My dissertation is a comparison of case studies of work I have done with the dying that includes mediumship and shamanic practice. These cases appear to demonstrate similar foundational energetic changes to those practiced by mediums and shamanic practitioners within their respective cultures with the dying. I have also brought the Bardos of Tibetan Buddhism into the mix, as their stages also show similarities. My premise is that there is an physiologic process that occurs across cultures during the dying process, unless it has been distorted by the culture in which the person is embedded.

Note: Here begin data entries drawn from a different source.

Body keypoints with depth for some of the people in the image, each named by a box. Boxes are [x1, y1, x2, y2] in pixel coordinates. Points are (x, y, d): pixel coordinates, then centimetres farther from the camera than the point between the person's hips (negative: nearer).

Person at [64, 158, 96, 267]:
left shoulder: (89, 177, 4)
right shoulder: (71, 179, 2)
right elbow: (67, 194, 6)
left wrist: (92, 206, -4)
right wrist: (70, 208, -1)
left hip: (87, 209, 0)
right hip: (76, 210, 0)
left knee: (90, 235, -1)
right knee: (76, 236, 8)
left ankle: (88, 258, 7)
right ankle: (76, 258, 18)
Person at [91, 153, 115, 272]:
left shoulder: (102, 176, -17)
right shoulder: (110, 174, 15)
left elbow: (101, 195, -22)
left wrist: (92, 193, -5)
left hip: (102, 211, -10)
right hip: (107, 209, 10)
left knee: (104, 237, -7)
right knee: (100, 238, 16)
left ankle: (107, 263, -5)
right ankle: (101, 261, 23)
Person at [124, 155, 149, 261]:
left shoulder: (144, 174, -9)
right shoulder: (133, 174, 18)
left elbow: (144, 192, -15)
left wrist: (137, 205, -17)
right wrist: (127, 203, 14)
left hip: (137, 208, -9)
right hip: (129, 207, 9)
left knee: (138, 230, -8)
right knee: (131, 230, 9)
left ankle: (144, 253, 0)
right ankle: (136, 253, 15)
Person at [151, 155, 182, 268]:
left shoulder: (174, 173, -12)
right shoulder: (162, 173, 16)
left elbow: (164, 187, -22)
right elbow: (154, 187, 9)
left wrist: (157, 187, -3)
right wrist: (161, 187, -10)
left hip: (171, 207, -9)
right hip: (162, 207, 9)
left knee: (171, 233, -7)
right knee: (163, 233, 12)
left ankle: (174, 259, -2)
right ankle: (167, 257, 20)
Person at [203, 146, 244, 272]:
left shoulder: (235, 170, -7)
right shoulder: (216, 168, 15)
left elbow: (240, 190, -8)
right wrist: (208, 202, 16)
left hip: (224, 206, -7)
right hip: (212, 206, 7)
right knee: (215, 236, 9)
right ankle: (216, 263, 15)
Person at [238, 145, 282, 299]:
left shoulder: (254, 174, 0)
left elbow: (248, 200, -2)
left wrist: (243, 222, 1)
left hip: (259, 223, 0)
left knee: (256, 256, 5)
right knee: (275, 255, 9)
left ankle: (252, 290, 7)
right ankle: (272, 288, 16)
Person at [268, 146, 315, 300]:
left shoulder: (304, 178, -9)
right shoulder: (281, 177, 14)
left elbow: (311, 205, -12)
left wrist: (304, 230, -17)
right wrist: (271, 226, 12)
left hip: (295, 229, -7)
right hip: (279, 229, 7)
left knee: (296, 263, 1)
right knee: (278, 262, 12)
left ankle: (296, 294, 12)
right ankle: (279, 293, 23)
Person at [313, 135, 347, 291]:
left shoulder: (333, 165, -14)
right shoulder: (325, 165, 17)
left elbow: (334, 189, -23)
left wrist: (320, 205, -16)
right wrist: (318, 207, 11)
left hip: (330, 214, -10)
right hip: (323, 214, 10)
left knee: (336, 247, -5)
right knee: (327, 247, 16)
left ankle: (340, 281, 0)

But I am still embroiled in the process of writing right at the moment. I had reached the point of not wanting to write at all, I was so tired of it. Dissertation writing is more of a hazing process. As many of my colleagues have told me, “You’ll never have to do something like this again–ever.” But when you’re in the middle of it, that doesn’t seem to matter much. We’ve all been there.

Desk

But things are looking up. I have turned in my first draft, and my committee chair “loved it.” I’m not sure I believe her yet, there is still some major clean-up and exposition to complete. But I’m on my way.

All I can say to you who are on this journey is 1) Pick a program you actually like (and can pay your school loans in the long run!) and 2) Pick a committee chair and committee members whom you like and they like you. Sounds simple, and perhaps naive, but it will save you a lot of suffering in the long run. And for pity’s sake, if you can afford it, hire an editor. They can turn into your best friend.